### SUPPLIED RECORDS ###
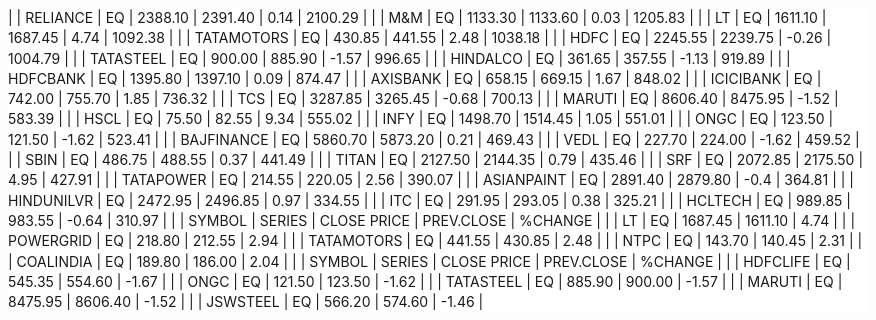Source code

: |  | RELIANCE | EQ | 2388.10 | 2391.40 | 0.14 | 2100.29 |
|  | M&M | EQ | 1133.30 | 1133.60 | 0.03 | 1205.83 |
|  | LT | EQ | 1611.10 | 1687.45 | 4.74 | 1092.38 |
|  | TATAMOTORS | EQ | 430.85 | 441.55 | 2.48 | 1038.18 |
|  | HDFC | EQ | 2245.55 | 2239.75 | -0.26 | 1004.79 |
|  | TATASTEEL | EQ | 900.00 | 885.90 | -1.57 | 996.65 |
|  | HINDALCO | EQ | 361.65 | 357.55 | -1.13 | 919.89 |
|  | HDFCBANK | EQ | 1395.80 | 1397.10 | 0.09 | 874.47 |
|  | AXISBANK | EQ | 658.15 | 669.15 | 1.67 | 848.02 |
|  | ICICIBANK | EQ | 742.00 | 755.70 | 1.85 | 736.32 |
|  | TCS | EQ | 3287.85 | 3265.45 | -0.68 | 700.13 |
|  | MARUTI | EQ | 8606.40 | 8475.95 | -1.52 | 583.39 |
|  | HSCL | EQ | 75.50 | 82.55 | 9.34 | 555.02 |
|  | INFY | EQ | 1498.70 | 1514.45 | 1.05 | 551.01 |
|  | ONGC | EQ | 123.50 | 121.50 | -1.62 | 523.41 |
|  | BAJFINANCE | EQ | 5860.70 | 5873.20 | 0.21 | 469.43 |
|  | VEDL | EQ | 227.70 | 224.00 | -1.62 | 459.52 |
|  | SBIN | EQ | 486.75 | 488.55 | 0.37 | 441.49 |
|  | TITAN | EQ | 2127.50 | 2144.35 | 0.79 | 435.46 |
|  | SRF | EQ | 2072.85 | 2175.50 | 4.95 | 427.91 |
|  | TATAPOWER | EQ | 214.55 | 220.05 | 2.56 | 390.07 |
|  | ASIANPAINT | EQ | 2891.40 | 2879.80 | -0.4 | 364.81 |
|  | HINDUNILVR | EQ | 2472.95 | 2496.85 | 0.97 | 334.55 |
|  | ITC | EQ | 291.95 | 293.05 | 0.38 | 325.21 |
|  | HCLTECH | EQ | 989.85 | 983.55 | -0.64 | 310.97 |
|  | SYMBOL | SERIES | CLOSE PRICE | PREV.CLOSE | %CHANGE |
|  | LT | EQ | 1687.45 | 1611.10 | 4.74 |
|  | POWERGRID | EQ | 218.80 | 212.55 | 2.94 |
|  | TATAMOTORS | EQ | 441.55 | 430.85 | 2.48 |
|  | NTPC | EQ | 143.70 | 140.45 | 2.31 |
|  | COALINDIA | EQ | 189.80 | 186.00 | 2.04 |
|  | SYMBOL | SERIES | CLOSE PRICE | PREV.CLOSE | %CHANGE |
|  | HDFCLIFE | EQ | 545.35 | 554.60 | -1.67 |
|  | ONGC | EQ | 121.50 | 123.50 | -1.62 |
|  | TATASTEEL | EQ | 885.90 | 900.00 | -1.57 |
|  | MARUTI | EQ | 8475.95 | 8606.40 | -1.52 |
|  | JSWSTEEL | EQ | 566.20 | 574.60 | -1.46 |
###
### SUPPLIED RECORDS ###
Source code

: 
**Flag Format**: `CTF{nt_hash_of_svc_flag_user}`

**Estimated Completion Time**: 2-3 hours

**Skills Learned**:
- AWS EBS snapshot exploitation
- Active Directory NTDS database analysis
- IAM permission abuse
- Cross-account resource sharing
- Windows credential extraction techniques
###
▶ _TASK INSTRUCTIONS_
Go to the line with "-1.57 | 996.65 |" in the entries above and repeat every line from there through the line with "0.21 | 469.43 |", exactly and with no other text.

▶ _SOLUTION FOR THIS EXERCISE_
|  | TATASTEEL | EQ | 900.00 | 885.90 | -1.57 | 996.65 |
|  | HINDALCO | EQ | 361.65 | 357.55 | -1.13 | 919.89 |
|  | HDFCBANK | EQ | 1395.80 | 1397.10 | 0.09 | 874.47 |
|  | AXISBANK | EQ | 658.15 | 669.15 | 1.67 | 848.02 |
|  | ICICIBANK | EQ | 742.00 | 755.70 | 1.85 | 736.32 |
|  | TCS | EQ | 3287.85 | 3265.45 | -0.68 | 700.13 |
|  | MARUTI | EQ | 8606.40 | 8475.95 | -1.52 | 583.39 |
|  | HSCL | EQ | 75.50 | 82.55 | 9.34 | 555.02 |
|  | INFY | EQ | 1498.70 | 1514.45 | 1.05 | 551.01 |
|  | ONGC | EQ | 123.50 | 121.50 | -1.62 | 523.41 |
|  | BAJFINANCE | EQ | 5860.70 | 5873.20 | 0.21 | 469.43 |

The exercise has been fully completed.